Livestreaming e-commerce in China (also known as live commerce or livestream shopping) was initiated by fashion e-commerce platform Mogujie in 2016. In the same year, it was picked up and gradually made popular by Alibaba, who turned live commerce into a fixture in its annual Singles' Day shopping festivals.

Market size in China 
After a three-year development period between 2016 and 2018, China’s livestreaming e-commerce industry became popular in 2019. Today, it is a well-established ecosystem which in 2020 counted over 8,800 companies and 1.23 million live hosts, known in China as Key Opinion Leaders (KOLs), according to Shanghai-based new retail research firm iResearch. In 2020, the top two KOL, Austin Li and Viya, alone, sold 9.1 Million RMB in Alibaba's Single's Day pre-sale. 
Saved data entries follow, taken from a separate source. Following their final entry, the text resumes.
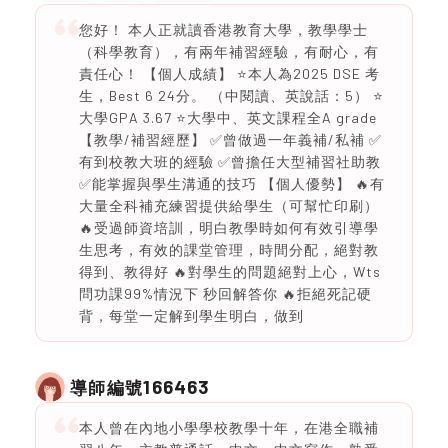
您好！ 本人正就讀香港教育大學，教學學士
（科學教育），有兩年補習經驗，有耐心，有
責任心！ 【個人成績】 ⭐️本人為2025 DSE 考
生，Best 6 24分。 （中閱讀、英說話：5） ⭐️
大學GPA 3.67 ⭐️大學中、英文課程全A grade
【教學/補習經歷】 ✅曾做過一年義補/私補 ✅
有到校教大班的經驗 ✅曾擔任大型補習社助教
✅能掌握與學生溝通的技巧 【個人優勢】 🔥有
大量全科補充練習提供給學生（可幫忙印刷）
🔥受過師資培訓，明白教學時如何有效引導學
生思考，有效的課堂管理，時間分配，絕對教
得到、教得好 🔥對學生的問題絕對上心，Wts
問功課99%情況下 秒回解答你 🔥拒絕死記硬
背，每堂一定解到學生明白，做到
166463
導師編號
本人曾在內地小學學校教學十年，在港全職補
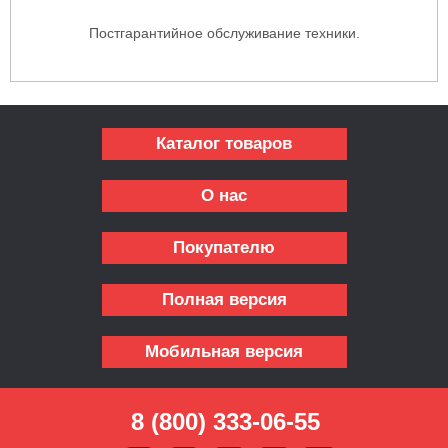
Постгарантийное обслуживание техники.
Каталог товаров
О нас
Покупателю
Полная версия
Мобильная версия
8 (800) 333-06-55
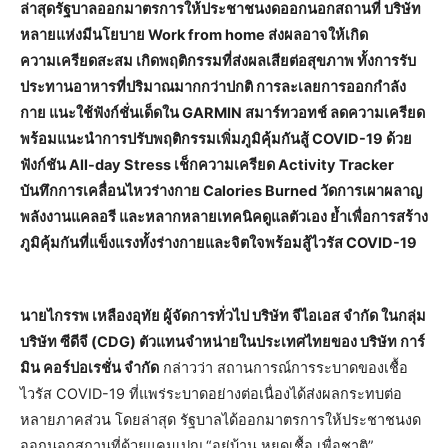
ล่าสุดรัฐบาลออกมาตรการให้ประชาชนงดออกนอกสถานที่ บริษัท
หลายแห่งมีนโยบาย Work from home ส่งผลอาจให้เกิด
ความเครียดสะสม เกิดพฤติกรรมที่ส่งผลเสียต่อสุขภาพ ทั้งการรับ
ประทานอาหารที่ปริมาณมากกว่าปกติ การละเลยการออกกำลัง
กาย แนะใช้ฟังก์ชั่นเด็ดใน GARMIN สมาร์ทวอทช์ ลดความเครียด
พร้อมแนะนำการปรับพฤติกรรมเพิ่มภูมิคุ้มกันสู้ COVID-19 ด้วย
ฟังก์ชัน All-day Stress เช็กความเครียด Activity Tracker
บันทึกการเคลื่อนไหวร่างกาย Calories Burned วัดการเผาผลาญ
พลังงานแคลอรี และหลากหลายเทคนิคดูแลตัวเอง ย้ำเพื่อการสร้าง
ภูมิคุ้มกันที่แข็งแรงทั้งร่างกายและจิตใจพร้อมสู้ไวรัส COVID-19
นายไกรรพ เหลืองอุทัย ผู้จัดการทั่วไป บริษัท จีไอเอส จำกัด ในกลุ่ม
บริษัท ซีดีจี (CDG) ตัวแทนจำหน่ายในประเทศไทยของ บริษัท การ์
มิน คอร์ปอเรชั่น จำกัด
กล่าวว่า สถานการณ์การระบาดของเชื้อ
ไวรัส COVID-19 ที่แพร่ระบาดอย่างต่อเนื่องได้ส่งผลกระทบต่อ
หลายภาคส่วน โดยล่าสุด รัฐบาลได้ออกมาตรการให้ประชาชนงด
ออกนอกสถานที่ด้วยแคมเปญ “อยู่บ้าน หยุดเชื้อ เพื่อชาติ”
According to the 47th Statistical Report on China’s Internet Development, released in February 2021 by China Internet Network Information Center (CNNIC), the number of livestream e-commerce users was 388 million by 2020, accounting for roughly 40% of the Chinese internet population.

The industry exceeded the one-trillion RMB threshold by the end of 2020, according to KPMG and AliResearch. While the growth of the sector is diminishing year after year, China’s live commerce market is forecast to continue growing. From 31 March 2020 to 31 March 2021, GMV on Taobao Live was 6.7% of the total transaction volume for Alibaba’s online marketplaces in China. In 2020, live commerce accounted for 10.6% of the country’s total online retail market.
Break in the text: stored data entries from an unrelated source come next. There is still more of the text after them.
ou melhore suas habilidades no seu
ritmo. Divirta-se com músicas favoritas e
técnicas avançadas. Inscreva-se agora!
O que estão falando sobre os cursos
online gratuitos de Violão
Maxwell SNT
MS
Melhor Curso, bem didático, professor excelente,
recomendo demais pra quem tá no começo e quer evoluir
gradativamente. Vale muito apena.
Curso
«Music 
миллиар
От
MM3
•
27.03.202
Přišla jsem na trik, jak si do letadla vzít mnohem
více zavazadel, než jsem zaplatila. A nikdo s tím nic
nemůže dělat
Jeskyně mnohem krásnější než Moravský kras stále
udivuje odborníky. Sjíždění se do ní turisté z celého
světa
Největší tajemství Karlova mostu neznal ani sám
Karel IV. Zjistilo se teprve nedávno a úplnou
Chinese platforms for live commerce 
The main Chinese platforms for live commerce are, according to Pandaily:  
 Taobao Live – the live streaming platform of Alibaba’s B2C platform Taobao, one of the earliest adopters of live e-commerce in China.
 Kuaishou – a mobile app for short videos, particularly popular among the lower tier cities and rural areas.
 Douyin – the short-video platform owned by ByteDance and famous outside of China as TikTok.
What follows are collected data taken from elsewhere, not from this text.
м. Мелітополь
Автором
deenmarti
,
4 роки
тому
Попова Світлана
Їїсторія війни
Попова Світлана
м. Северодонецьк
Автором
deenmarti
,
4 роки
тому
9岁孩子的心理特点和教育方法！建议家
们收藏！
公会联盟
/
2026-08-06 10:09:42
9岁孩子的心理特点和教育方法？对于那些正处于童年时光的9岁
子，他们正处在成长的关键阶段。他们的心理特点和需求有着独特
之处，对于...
Multi-channel networks in China 
Besides the livestream platforms, the growth of the industry is fueled by multi-channel networks (MCNs), companies who incubate live streamers, or KOLs, and connect them with brands and end-users. MCN plays two critical roles. On the one hand, MCNs are training live streamers and acting as a communication bridge between merchants and live streamers. Based on the merchant's product information, the MCN selects the suitable live streamers they have trained to prepare for live streaming sales to sell their products. In addition, the MCN will negotiate details with the merchant on behalf of the live streamer, such as deposits, commissions, and products to be sold. Most MNCs have one leading KOL in the founding team or as the main source of revenue, and tend to work with one platform. Among the most famous MNCs in China are, according to TechNode:

Regulatory interventions 

In March 2021, the State Administration for Market Regulation introduced new rules targeting the development of the livestreaming e-commerce sector, giving platforms and merchants more responsibilities and addressing concerns linked to user data privacy and forced exclusivity.

In April 2021, six Chinese government agencies including the Cyberspace Administration of China rolled out additional rules requiring providers to set up a system to maintain the safety of content, verify the identity of livestream hosts and  to secure users' personal information.

In August 2021, China’s Ministry of Commerce introduced new industry standards for livestream commerce, detailing how hosts should dress or speak during the live broadcasts, as well as setting guidelines for hosts and products reviews.